What you will do
A: In the text on Wills, above what age does it say you need to make decisions about what should happen if the unexpected occurs?
B: From the text on Wills, copy word for word the part that opens with the words containing "Our team at" and closes with "need a Will?".

-------- Text shown

Our team at Guardian Solicitors and Conveyancers are able to prepare various documents to ensure your estate and affairs are looked after when required.  Ask us about our our Estate Pack, which contains guidelines to assist you with decisions regarding your Will, Power of Attorney, and Enduring Guardianship.

Do I need a Will?

We get asked this question time and time again by our clients, and the short answer is you most certainly do.  If you are over the age of 18, you need to make decisions about what should happen, should the unexpected occur. 

Your Will sets out how your estate, no matter how large or small, should be divided among your loved ones, friends, or favourite charities and organisations. When preparing your Will, we are also able to prepare your Power of Attorney, and Enduring Guardianship to make sure you are looked after in all situations.

Contact Us today and let us help you ensure you do not leave a headache for your loved ones. 


What is a Power of Attorney?

----------------
-------- Data lines

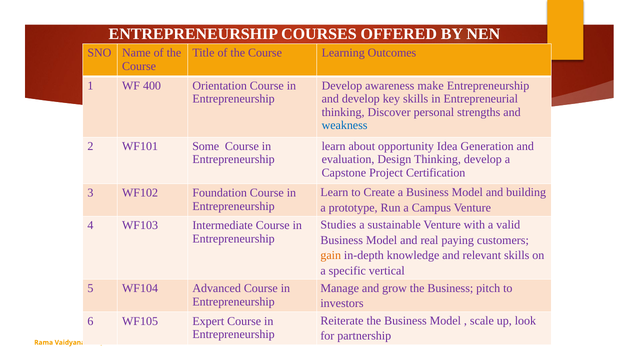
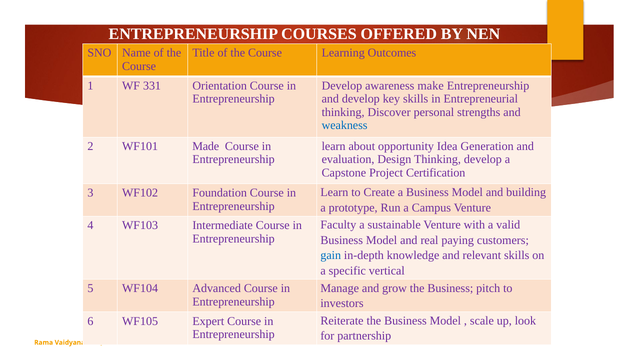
400: 400 -> 331
Some: Some -> Made
Studies: Studies -> Faculty
gain colour: orange -> blue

----------------

Worked answers
A: Over the age of 18.

B:
Our team at Guardian Solicitors and Conveyancers are able to prepare various documents to ensure your estate and affairs are looked after when required.  Ask us about our our Estate Pack, which contains guidelines to assist you with decisions regarding your Will, Power of Attorney, and Enduring Guardianship.

Do I need a Will?